6. PCB Drilling Tips
1. Drill Pilot Holes for Proper Drilling
The first step before performing any drilling is to drill a pilot hole. This is used to prevent the drill bit from “walking,” meaning the drill bit starts from one position and then moves unexpectedly during drilling. This can be done manually with small drill bits or using an automatic tool called a drill press.
If the pilot hole is made using a drill press, the drill bit is pulled out one by one from the tool. The number of drill bits used in this process depends on the size of the PCB to be drilled. For example, if using a 0.2 mm drill bit, one hole can pull out four. When each magnetic head is removed, this process usually leaves a small metal mark on the PCB.
2. Use Vertical PCB Drill Bits When Drilling at an Angle
When drilling at an angle, drill bits are usually sold in sets and come in different sizes. Sizes include:
Wire gauge drill bits: Used for wires with a thickness of 0.8 to 1 mm.
Small drill bits: This size is suitable for holes with thickness or diameter between 0.7 and 2 mm, including flat and round shapes.
Medium drill bits: This type is used for drilling holes with thickness or diameter ranging from 2 to 10 mm, usually including flat and round shapes.
Large drill bits: This size is used for holes of 5 mm or larger. It can be flat or round, depending on the manufacturer.

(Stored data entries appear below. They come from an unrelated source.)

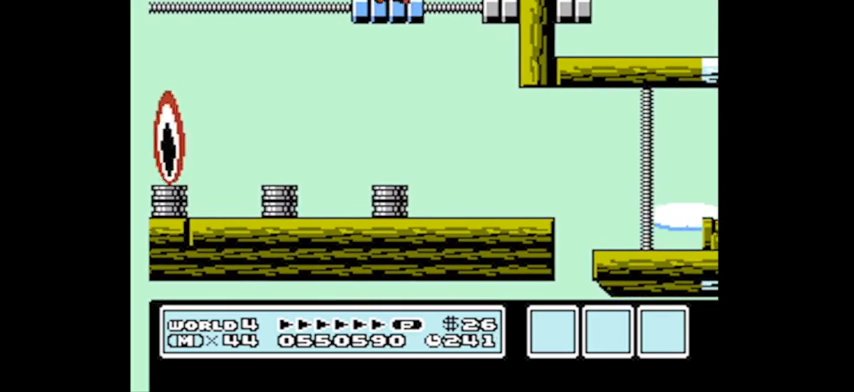
Gameplay with a controller (Nintendo layout); each line is a JSON object with the inputs held at the frame after it. "events" lists button and stick changes between this image and that frame as [ms after this image, input, new state], when the widget could be followed in between. Not read: L3 R3.
{"buttons": ["A"], "events": [[100, "DPAD_RIGHT", "down"], [100, "DPAD_UP", "down"], [166, "DPAD_RIGHT", "up"], [166, "DPAD_UP", "up"], [267, "DPAD_RIGHT", "down"], [333, "A", "down"], [433, "DPAD_RIGHT", "up"]]}
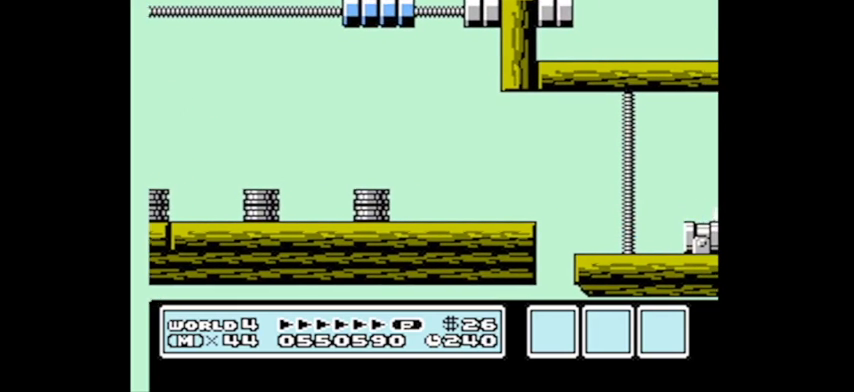
{"buttons": ["DPAD_RIGHT"], "events": [[67, "A", "up"], [134, "DPAD_LEFT", "down"], [267, "DPAD_LEFT", "up"], [334, "DPAD_RIGHT", "down"]]}
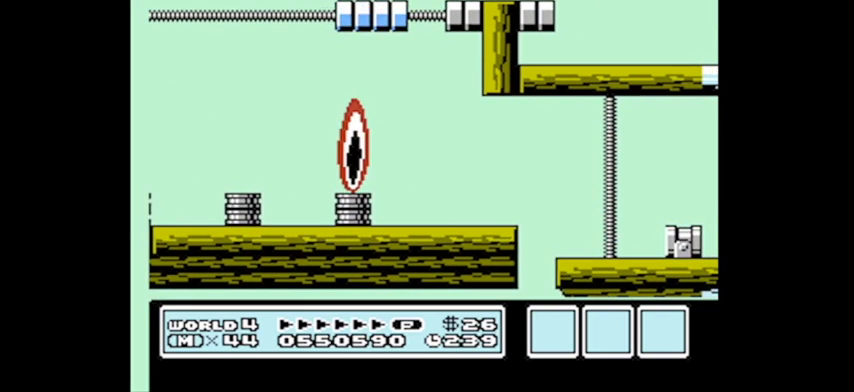
{"buttons": [], "events": [[33, "DPAD_RIGHT", "up"], [100, "A", "down"], [267, "DPAD_LEFT", "down"], [333, "A", "up"], [400, "DPAD_LEFT", "up"]]}
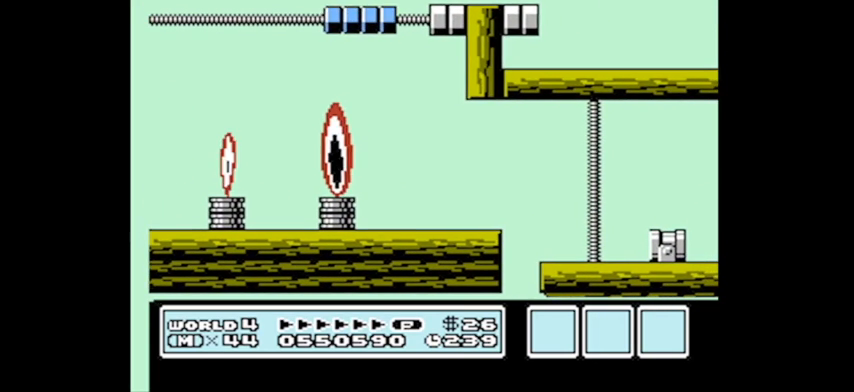
{"buttons": ["A", "DPAD_RIGHT"], "events": [[234, "DPAD_RIGHT", "down"], [334, "DPAD_RIGHT", "up"], [401, "A", "down"], [434, "DPAD_RIGHT", "down"]]}
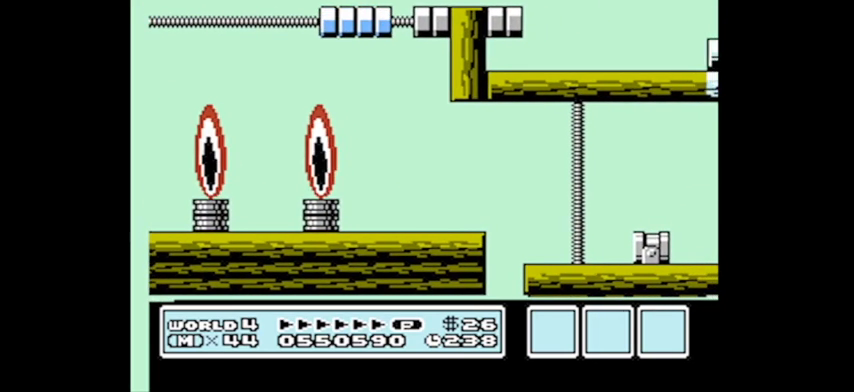
{"buttons": ["DPAD_RIGHT"], "events": [[400, "A", "up"]]}
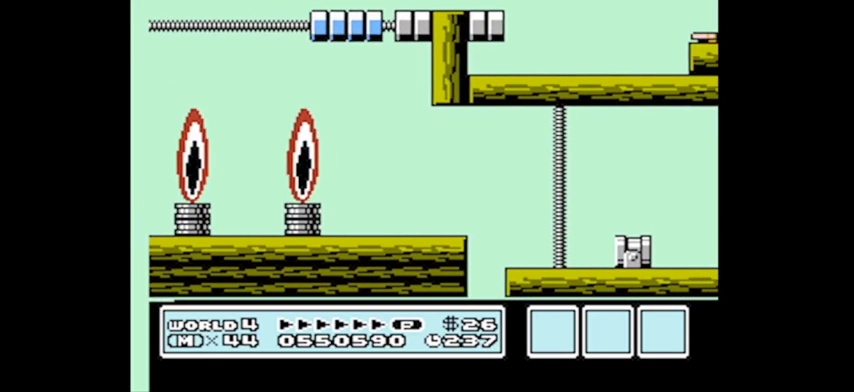
{"buttons": [], "events": [[67, "DPAD_RIGHT", "up"], [134, "DPAD_LEFT", "down"], [434, "DPAD_LEFT", "up"]]}
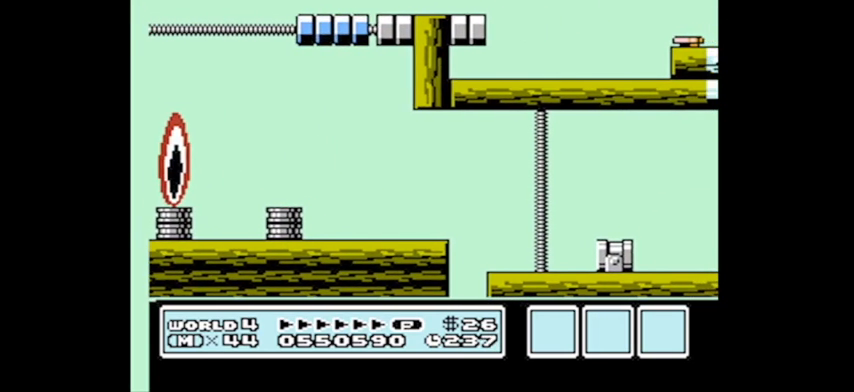
{"buttons": ["B"], "events": [[33, "DPAD_RIGHT", "down"], [100, "DPAD_RIGHT", "up"], [333, "B", "down"]]}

3. Use the Correct Size Drill Bit
It is crucial to ensure that the drill bit size used for the PCB is appropriate. If the drill bit is too large, it may damage the components in the drilled circuit board. Conversely, if it is too small, it will not allow wires to pass through the drilled holes.
4. Use Drill Bits with Appropriate Speed and Power
The power and speed of the drill bit determine the rate at which drilling occurs on metal. The most common options are:
High-speed drill bits: This type of drill bit can quickly and efficiently drill through metal, but if used for too long at once, it can cause issues.
High-speed steel drill bits: This type is used for larger holes and is suitable for drilling multiple not too thick PCBs.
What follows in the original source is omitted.